Leaving out every picture, transcribe the lines from the line that contains "- planned liver" to the end of the entries below, both ends included.
★ ★ ★
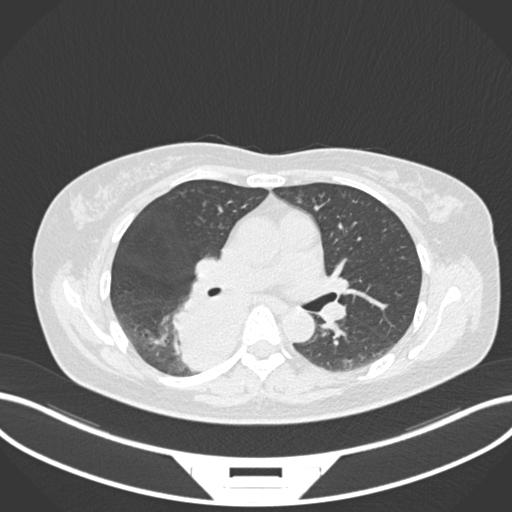
Chest CT, one axial slice. Slice 602 of 677 in the series (ordered by position). Lung window (W 1500 / L -600 HU). 512 × 512 image matrix. Female patient, age 54 years. From the clinical record (not read from this slice): clinical TNM (as recorded): T4 N0 M0.
Structures marked on this image (bounding box drawn by a radiologist):
- lung tumour (recorded histology: adenocarcinoma): bounding box <171,291,254,375> (left, top, right, bottom; pixels)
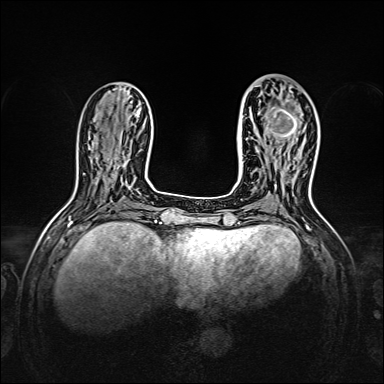
Breast MRI, one axial slice. Slice 55 of 160 in the series (ordered by position). Dynamic contrast-enhanced series, time point 2 of 7 at this slice position (early post-contrast). 1.5 T. TE 2.3 ms, TR 5.2 ms. 1 mm slice thickness. 384 × 384 image matrix, field of view 320 × 320 mm. Female patient.
Outlined on this slice (semi-automatic segmentation, software-assisted and operator-edited):
- enhancing-tissue mask used for the functional tumour volume (all voxels passing the contrast-enhancement thresholds inside the analysis volume; usually the tumour): bounding box [x1, y1, x2, y2] px = [256, 86, 305, 143]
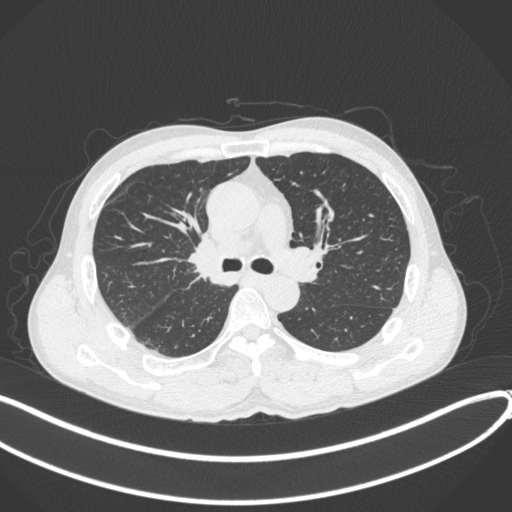
Chest CT, one axial slice. Slice 241 of 409 in the series (ordered by position). Reconstruction kernel B31f. 120 kVp. Lung window (W 1500 / L -600 HU). 1 mm slice thickness. 512 × 512 image matrix, field of view 400 × 400 mm. Patient: male, 53 years. Case-level facts recorded for this patient, not image findings: clinical TNM (as recorded): T1b N0 M0.
Outlined on this slice (bounding box drawn by a radiologist):
- lung tumour (recorded histology: squamous cell carcinoma): bounding box (x1, y1, x2, y2) in pixels: (183, 232, 222, 281)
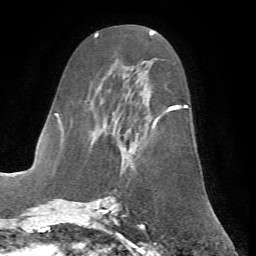
Breast MRI (dynamic contrast-enhanced), one axial slice; position 32 of 72 along the scan axis; cropped to one breast; dynamic contrast-enhanced series, time point 2 of 7 at this slice position (early post-contrast); 1.5 T; TE 4.2 ms, TR 8.7 ms; 2.2 mm slice thickness; 256 × 256 image matrix. Female patient.
Outlined on this slice (semi-automatically segmented with operator editing):
- enhancing-tissue mask used for the functional tumour volume (all voxels passing the contrast-enhancement thresholds inside the analysis volume; usually the tumour): bounding box (x1, y1, x2, y2) in pixels: (62, 69, 188, 200)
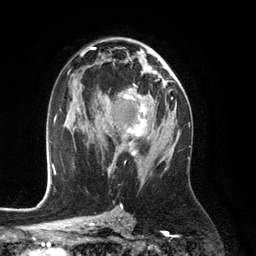
Breast MRI (dynamic contrast-enhanced), one axial slice. Position 70 of 134 along the scan axis. Cropped to one breast. Dynamic contrast-enhanced series, time point 2 of 6 at this slice position (early post-contrast). 3 T. TE 2.8 ms, TR 6.9 ms. 256 × 256 image matrix. Female patient.
Structures marked on this image (semi-automatically segmented with operator editing):
- enhancing-tissue mask used for the functional tumour volume (all voxels passing the contrast-enhancement thresholds inside the analysis volume; usually the tumour): box from (x=105, y=84) to (x=147, y=156) px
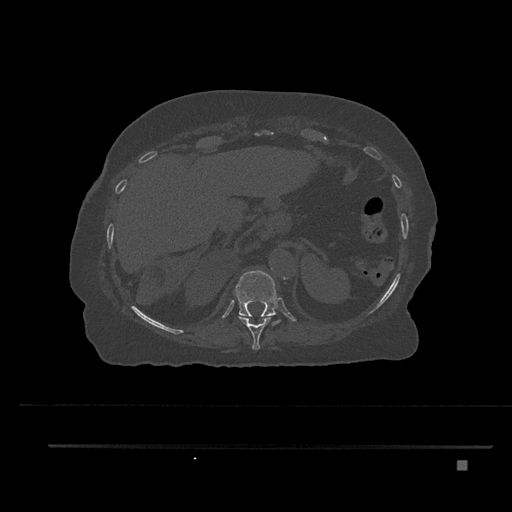
CT including the spine, one axial slice. Position 330 of 797 along the scan axis. Reconstruction kernel Br40s/3. 120 kVp. Bone window (W 1800 / L 400 HU). 0.5 mm slice thickness. 512 × 512 image matrix. Female patient, age 76 years. From the clinical record (not read from this slice): primary cancer: lung; vertebrae with lytic lesions (as recorded): T11, L3.
Structures marked on this image (semi-automatically segmented with operator editing):
- T10 vertebra: bounding box <238,316,271,350> (left, top, right, bottom; pixels)
- T11 vertebra: <234,270,281,326>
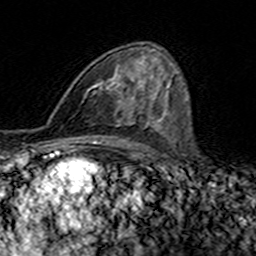
Breast MRI (dynamic contrast-enhanced), one axial slice. Slice 87 of 160 in the series (ordered by position). Cropped to one breast. Dynamic contrast-enhanced series, time point 2 of 7 at this slice position (early post-contrast). 3 T. TE 4.6 ms, TR 7.4 ms. 1 mm slice thickness. 256 × 256 image matrix, field of view 144 × 144 mm. Female patient.
Outlined on this slice (semi-automatic segmentation, software-assisted and operator-edited):
- enhancing-tissue mask used for the functional tumour volume (all voxels passing the contrast-enhancement thresholds inside the analysis volume; usually the tumour): bounding box <84,58,146,117> (left, top, right, bottom; pixels)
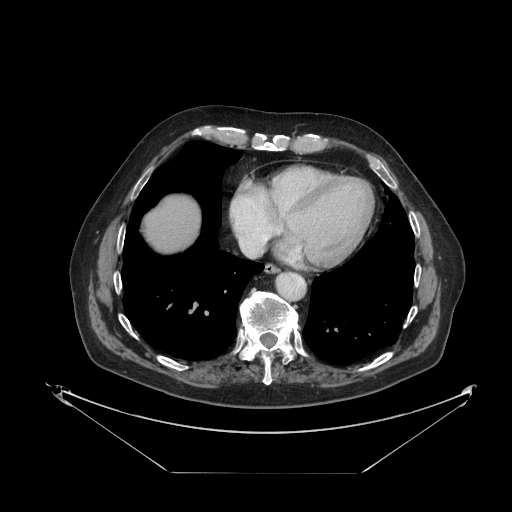
Contrast-enhanced abdominal CT, one axial slice; position 120 of 121 along the scan axis; 120 kVp; intravenous contrast given; soft-tissue window (W 400 / L 40 HU); 2.5 mm slice thickness; 512 × 512 image matrix, field of view 500 × 500 mm. From the clinical record (not read from this slice): patient: female, age 73 years at operation; diagnosis: colorectal cancer liver metastases, imaged before liver resection; multiple liver metastases: no; largest metastasis: 4 cm; chemotherapy before resection: yes.
Structures marked on this image (expert manual segmentation):
- liver: bounding box (x1, y1, x2, y2) in pixels: (144, 196, 200, 251)
- planned liver remnant (the part of the liver to remain after resection): (144, 196, 200, 251)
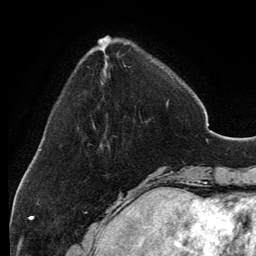
Breast MRI, one axial slice; cropped to one breast; dynamic contrast-enhanced series, time point 2 of 6 at this slice position (early post-contrast); 3 T; TE 2.8 ms, TR 6.9 ms; 256 × 256 image matrix. Female patient.
Outlined on this slice (semi-automatically segmented with operator editing):
- enhancing-tissue mask used for the functional tumour volume (all voxels passing the contrast-enhancement thresholds inside the analysis volume; usually the tumour): bounding box <93,36,169,104> (left, top, right, bottom; pixels)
★ ★ ★
## Exercise result
- planned liver remnant (the part of the liver to remain after resection): (144, 196, 200, 251)
Breast MRI, one axial slice; cropped to one breast; dynamic contrast-enhanced series, time point 2 of 6 at this slice position (early post-contrast); 3 T; TE 2.8 ms, TR 6.9 ms; 256 × 256 image matrix. Female patient.
Outlined on this slice (semi-automatically segmented with operator editing):
- enhancing-tissue mask used for the functional tumour volume (all voxels passing the contrast-enhancement thresholds inside the analysis volume; usually the tumour): bounding box <93,36,169,104> (left, top, right, bottom; pixels)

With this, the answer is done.